Quite an interesting read. I didn't expected that sound and network would be harder to port than the 3D engine or platform-specific code. I guess that even indie developers don't code as badly as some of my student I had to grade... Then again, I just can't believe that some developers are still using DirectPlay when it has been *removed* from the DX SDK almost two years ago!

Talking of games, this article reminded me of libSDL. It's quite a shame that development of this library seem to be on an halt. It always looked like a decent cross-platform alternative to DirectX. Perhaps I am missing something?

RE: Interesting article
by moondevil on Sat 4th Jul 2009 10:52 in reply to "Interesting article"
moondevil Member since:
2005-07-08

SDL is being quite actively developed.

If you check the mailing lists, you will see that lots of work is being put into the 1.3 release. This is going to be a major rewrite of SDL's internals, hence the slow development.

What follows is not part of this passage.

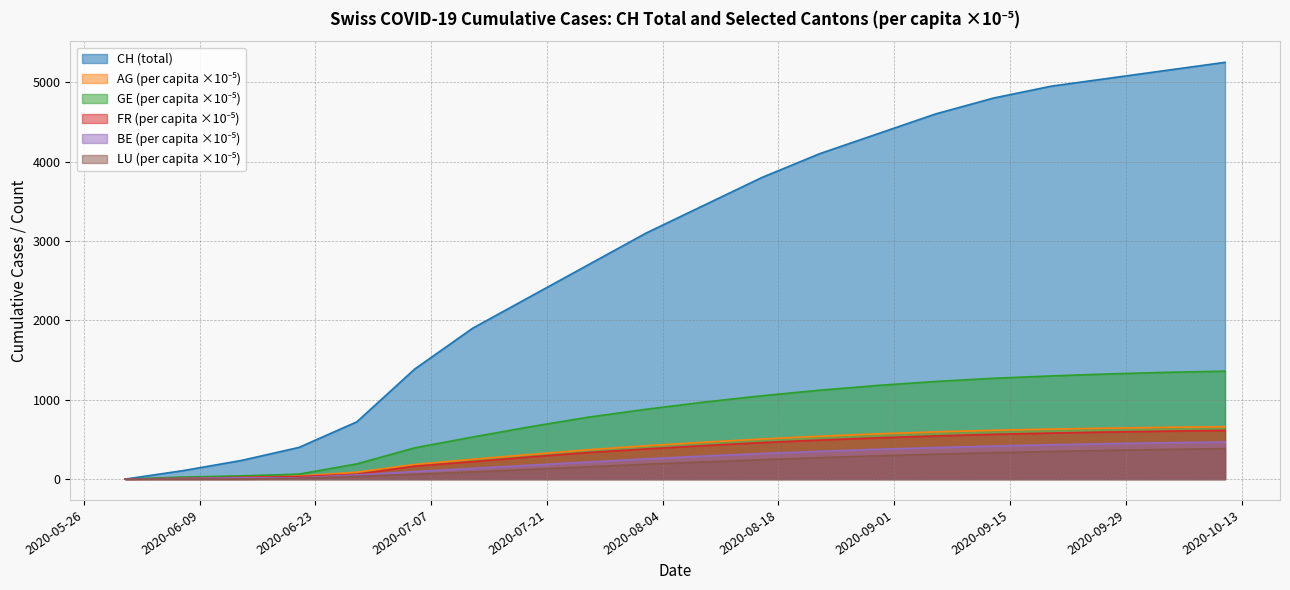

Which series has the largest total across all categories?

CH (total)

With the new backends, it will be possible to use 3D acceleration for 2D. Something which is not easily done nowadays.

The support for multiple windows is also part of the upcoming 1.3 release.

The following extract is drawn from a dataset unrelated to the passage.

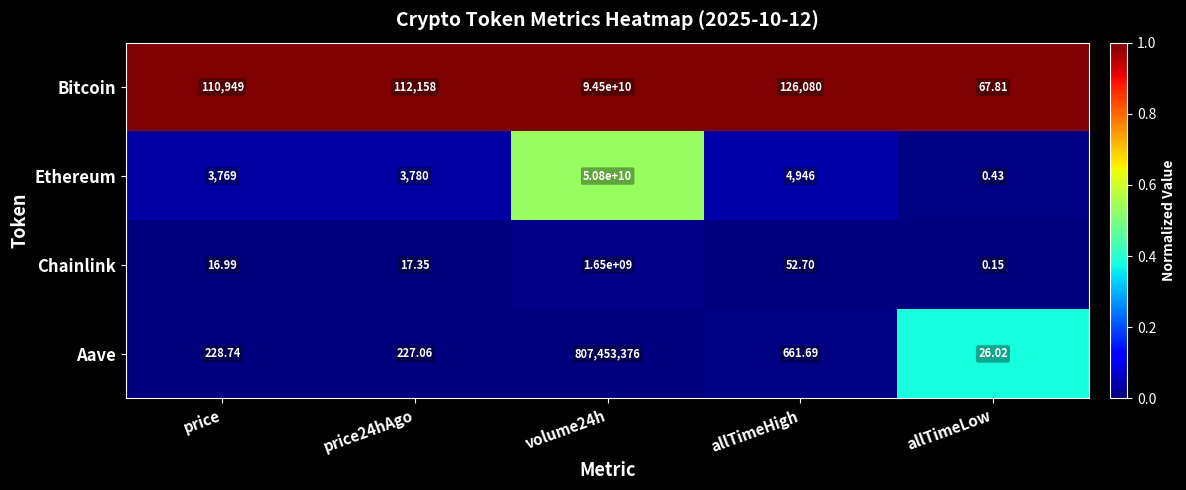

At which label does Chainlink reach its minimum?

allTimeLow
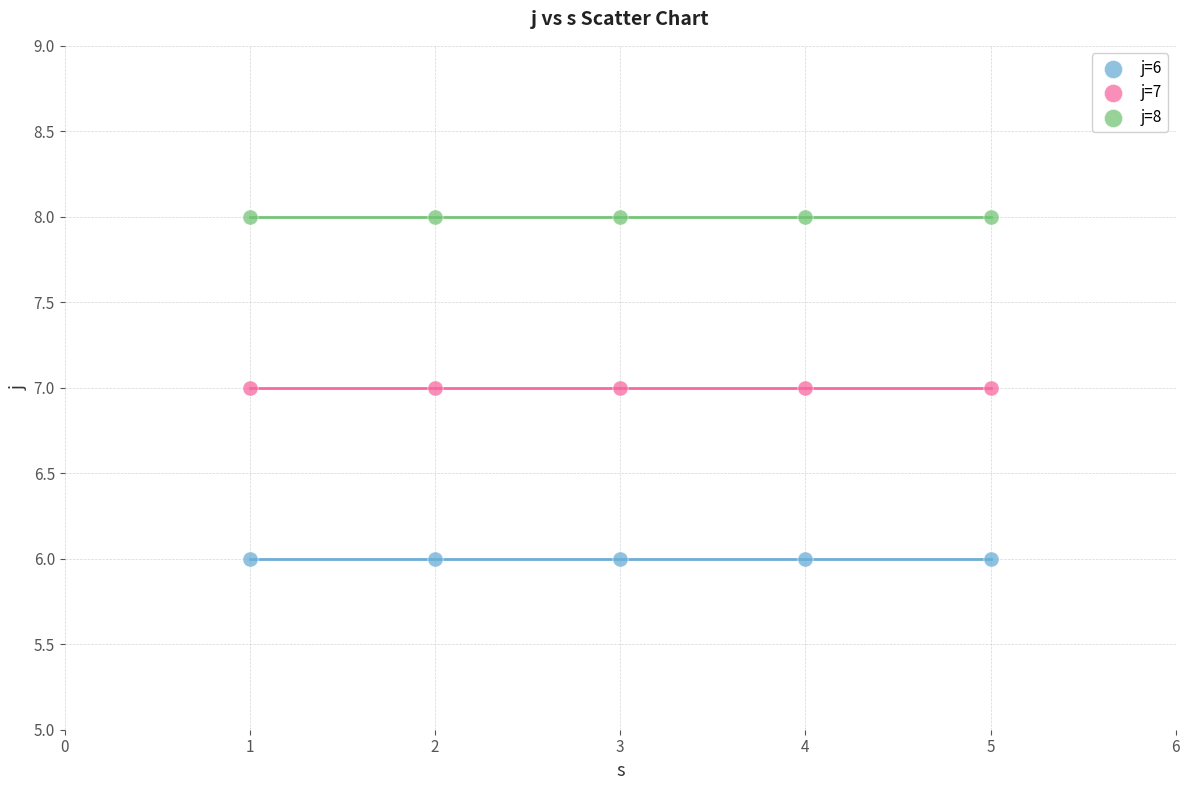

Which series reaches the minimum Y coordinate?

j=6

Reply Parent Bookmark Score: 4

RE[2]: Interesting article
by Rugxulo on Sat 4th Jul 2009 20:48 in reply to "RE: Interesting article"
Rugxulo Member since:
2007-10-09

SDL is being quite actively developed. If you check the mailing lists, you will see that lots of work is being put into the 1.3 release. With the new backends, it will be possible to use 3D acceleration for 2D. Something which is not easily done nowadays.


In particular, I think (hope?) that 1.3 will fix the slowdown issue with Windows (e.g. Dungeon Crawl: Stone Soup, whose latest 0.5 Tiles sometimes works much better on Linux!!).

Reply Parent Bookmark Score: 2

RE[2]: Interesting article
by Wrawrat on Sun 5th Jul 2009 05:28 in reply to "RE: Interesting article"
Wrawrat Member since:
2005-06-30

SDL is being quite actively developed.

If you check the mailing lists, you will see that lots of work is being put into the 1.3 release. This is going to be a major rewrite of SDL's internals, hence the slow development.


That's great to know. I was considering it for a demo, but I didn't want to cope with a dead project. However, 18 months since the last release is a lot of time in software; perhaps they should give more news, as few people are reading mailing lists...

With the new backends, it will be possible to use 3D acceleration for 2D. Something which is not easily done nowadays.


What do you mean? Unless mistaken, most 2D operations can be made in 3D. Therefore, they should be already accelerated? The only unaccelerated operation that comes to my mind is direct pixel update, like playing a movie. Still, you could use textures and PBO/FBO to make it faster than, say, a glDrawPixel() call.